[Data excerpts]
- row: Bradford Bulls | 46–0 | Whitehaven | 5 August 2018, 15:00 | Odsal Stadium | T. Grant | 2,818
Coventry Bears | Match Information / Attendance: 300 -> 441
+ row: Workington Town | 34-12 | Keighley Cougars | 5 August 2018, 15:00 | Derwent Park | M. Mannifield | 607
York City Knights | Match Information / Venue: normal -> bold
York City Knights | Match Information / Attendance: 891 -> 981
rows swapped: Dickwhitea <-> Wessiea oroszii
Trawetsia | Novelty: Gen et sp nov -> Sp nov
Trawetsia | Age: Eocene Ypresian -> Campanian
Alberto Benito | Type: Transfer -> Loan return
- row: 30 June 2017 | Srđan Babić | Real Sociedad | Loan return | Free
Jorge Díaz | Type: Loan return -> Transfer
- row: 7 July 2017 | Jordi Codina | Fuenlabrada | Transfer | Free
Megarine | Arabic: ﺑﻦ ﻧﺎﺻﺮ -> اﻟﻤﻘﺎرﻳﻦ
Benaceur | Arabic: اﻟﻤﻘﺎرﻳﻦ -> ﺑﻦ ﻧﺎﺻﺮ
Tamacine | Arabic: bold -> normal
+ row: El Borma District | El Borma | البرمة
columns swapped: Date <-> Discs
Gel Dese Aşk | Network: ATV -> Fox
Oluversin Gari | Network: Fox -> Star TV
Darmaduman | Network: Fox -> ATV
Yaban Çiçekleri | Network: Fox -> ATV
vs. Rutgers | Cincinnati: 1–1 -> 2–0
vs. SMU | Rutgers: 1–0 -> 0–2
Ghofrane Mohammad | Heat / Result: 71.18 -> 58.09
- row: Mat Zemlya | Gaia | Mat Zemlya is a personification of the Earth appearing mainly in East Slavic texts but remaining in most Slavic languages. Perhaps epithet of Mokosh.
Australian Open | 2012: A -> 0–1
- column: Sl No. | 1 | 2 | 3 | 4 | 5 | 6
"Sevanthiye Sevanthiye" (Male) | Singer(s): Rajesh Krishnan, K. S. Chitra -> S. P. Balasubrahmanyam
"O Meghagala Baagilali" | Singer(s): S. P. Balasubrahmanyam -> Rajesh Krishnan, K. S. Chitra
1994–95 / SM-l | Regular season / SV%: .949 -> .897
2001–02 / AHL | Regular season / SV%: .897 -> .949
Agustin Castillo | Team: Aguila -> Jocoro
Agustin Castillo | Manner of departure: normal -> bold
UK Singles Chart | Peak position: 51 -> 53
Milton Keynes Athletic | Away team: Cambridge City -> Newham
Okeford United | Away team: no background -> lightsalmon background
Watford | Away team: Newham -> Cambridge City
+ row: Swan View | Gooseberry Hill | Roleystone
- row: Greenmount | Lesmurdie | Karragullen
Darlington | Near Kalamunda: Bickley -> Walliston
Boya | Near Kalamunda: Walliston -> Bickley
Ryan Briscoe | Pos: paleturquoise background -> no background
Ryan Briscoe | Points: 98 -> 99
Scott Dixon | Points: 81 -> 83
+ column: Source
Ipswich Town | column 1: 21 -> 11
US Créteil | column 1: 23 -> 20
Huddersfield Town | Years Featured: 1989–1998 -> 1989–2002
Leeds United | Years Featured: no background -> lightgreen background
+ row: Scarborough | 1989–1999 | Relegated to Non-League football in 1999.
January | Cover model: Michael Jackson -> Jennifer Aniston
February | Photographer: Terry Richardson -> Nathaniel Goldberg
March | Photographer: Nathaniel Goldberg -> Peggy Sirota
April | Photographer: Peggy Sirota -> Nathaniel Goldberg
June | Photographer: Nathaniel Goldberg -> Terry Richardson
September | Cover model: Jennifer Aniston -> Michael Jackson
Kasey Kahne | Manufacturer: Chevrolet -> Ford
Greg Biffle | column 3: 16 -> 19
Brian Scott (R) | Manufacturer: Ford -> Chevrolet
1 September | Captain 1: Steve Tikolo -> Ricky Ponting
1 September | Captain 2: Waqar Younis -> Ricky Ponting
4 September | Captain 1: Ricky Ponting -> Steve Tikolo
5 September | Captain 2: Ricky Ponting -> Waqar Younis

— Directive —
Copy the lines of the listing word for word, beginning with the first line and stopping after the line that contains "Ghofrane Mohammad |".

— The output —
- row: Bradford Bulls | 46–0 | Whitehaven | 5 August 2018, 15:00 | Odsal Stadium | T. Grant | 2,818
Coventry Bears | Match Information / Attendance: 300 -> 441
+ row: Workington Town | 34-12 | Keighley Cougars | 5 August 2018, 15:00 | Derwent Park | M. Mannifield | 607
York City Knights | Match Information / Venue: normal -> bold
York City Knights | Match Information / Attendance: 891 -> 981
rows swapped: Dickwhitea <-> Wessiea oroszii
Trawetsia | Novelty: Gen et sp nov -> Sp nov
Trawetsia | Age: Eocene Ypresian -> Campanian
Alberto Benito | Type: Transfer -> Loan return
- row: 30 June 2017 | Srđan Babić | Real Sociedad | Loan return | Free
Jorge Díaz | Type: Loan return -> Transfer
- row: 7 July 2017 | Jordi Codina | Fuenlabrada | Transfer | Free
Megarine | Arabic: ﺑﻦ ﻧﺎﺻﺮ -> اﻟﻤﻘﺎرﻳﻦ
Benaceur | Arabic: اﻟﻤﻘﺎرﻳﻦ -> ﺑﻦ ﻧﺎﺻﺮ
Tamacine | Arabic: bold -> normal
+ row: El Borma District | El Borma | البرمة
columns swapped: Date <-> Discs
Gel Dese Aşk | Network: ATV -> Fox
Oluversin Gari | Network: Fox -> Star TV
Darmaduman | Network: Fox -> ATV
Yaban Çiçekleri | Network: Fox -> ATV
vs. Rutgers | Cincinnati: 1–1 -> 2–0
vs. SMU | Rutgers: 1–0 -> 0–2
Ghofrane Mohammad | Heat / Result: 71.18 -> 58.09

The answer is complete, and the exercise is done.